TASK -
Could you return, exactly as written, only the lines from the one holding "cell phone: none [653,421,690,450]" through the final line of the records below?

PROVIDED DATA Start Marker

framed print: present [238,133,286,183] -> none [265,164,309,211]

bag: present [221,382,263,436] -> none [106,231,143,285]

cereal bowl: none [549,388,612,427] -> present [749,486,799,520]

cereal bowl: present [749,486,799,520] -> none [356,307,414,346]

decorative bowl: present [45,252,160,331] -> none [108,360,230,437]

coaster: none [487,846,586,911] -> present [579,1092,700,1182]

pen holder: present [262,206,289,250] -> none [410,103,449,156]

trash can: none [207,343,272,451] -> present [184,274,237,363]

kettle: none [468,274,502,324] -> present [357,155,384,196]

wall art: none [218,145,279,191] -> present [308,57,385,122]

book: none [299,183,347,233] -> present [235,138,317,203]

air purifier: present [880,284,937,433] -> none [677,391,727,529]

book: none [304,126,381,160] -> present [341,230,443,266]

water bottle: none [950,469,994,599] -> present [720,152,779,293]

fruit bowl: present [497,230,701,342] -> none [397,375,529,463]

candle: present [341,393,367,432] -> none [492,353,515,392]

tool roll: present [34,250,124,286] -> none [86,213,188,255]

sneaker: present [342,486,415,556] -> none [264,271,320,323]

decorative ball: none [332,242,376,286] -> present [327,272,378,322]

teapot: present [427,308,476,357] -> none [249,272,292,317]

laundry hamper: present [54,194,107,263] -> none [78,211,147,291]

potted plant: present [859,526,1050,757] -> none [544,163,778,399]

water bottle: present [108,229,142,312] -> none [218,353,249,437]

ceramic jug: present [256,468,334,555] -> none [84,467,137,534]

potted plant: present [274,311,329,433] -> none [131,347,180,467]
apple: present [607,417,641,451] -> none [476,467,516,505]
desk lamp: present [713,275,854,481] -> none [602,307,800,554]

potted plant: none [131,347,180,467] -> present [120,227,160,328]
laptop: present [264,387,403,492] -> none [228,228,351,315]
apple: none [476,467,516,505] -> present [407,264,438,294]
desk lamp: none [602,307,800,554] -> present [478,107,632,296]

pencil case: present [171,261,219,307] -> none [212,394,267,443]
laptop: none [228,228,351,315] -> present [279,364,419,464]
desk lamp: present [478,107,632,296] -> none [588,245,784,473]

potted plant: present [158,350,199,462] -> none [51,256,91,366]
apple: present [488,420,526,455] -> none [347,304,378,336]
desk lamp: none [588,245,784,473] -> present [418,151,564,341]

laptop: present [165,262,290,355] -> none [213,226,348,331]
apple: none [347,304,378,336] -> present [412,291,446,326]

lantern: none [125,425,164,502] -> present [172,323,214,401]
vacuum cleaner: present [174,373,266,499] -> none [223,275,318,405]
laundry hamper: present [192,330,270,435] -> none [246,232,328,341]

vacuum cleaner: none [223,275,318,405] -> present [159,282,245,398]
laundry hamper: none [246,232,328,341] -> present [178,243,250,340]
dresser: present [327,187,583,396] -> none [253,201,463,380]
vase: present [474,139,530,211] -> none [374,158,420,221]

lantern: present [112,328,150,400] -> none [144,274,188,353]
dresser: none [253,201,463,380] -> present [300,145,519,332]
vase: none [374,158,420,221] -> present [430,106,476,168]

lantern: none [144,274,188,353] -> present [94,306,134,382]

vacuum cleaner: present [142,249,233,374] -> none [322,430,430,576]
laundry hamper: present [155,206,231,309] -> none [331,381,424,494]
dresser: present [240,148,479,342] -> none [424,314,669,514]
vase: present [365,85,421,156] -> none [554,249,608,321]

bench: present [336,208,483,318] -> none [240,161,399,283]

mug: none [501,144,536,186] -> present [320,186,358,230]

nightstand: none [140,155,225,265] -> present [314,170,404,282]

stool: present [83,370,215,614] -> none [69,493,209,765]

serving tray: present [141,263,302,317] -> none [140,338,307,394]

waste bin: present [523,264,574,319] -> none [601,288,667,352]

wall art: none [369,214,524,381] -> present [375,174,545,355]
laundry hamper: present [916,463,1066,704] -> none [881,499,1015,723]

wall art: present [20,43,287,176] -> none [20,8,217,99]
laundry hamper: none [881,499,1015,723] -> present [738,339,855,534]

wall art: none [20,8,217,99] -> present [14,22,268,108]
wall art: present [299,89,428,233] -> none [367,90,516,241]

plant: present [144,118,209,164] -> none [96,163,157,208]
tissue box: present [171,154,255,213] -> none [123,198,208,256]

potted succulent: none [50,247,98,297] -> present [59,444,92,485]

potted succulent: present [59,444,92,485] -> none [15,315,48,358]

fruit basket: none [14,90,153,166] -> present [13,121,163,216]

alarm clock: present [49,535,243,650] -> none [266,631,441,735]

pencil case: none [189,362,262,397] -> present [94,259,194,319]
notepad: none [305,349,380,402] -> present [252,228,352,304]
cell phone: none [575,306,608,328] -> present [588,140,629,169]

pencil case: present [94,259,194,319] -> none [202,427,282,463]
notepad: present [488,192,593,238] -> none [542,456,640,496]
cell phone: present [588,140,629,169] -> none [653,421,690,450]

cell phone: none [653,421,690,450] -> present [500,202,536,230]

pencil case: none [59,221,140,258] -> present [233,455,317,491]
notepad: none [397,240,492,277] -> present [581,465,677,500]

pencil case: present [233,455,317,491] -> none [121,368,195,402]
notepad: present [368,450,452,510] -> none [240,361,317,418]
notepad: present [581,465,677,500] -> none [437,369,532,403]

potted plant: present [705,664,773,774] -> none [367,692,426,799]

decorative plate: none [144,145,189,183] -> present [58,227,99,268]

PROVIDED DATA End Marker

EXERCISE RESULT -
cell phone: none [653,421,690,450] -> present [500,202,536,230]

pencil case: none [59,221,140,258] -> present [233,455,317,491]
notepad: none [397,240,492,277] -> present [581,465,677,500]

pencil case: present [233,455,317,491] -> none [121,368,195,402]
notepad: present [368,450,452,510] -> none [240,361,317,418]
notepad: present [581,465,677,500] -> none [437,369,532,403]

potted plant: present [705,664,773,774] -> none [367,692,426,799]

decorative plate: none [144,145,189,183] -> present [58,227,99,268]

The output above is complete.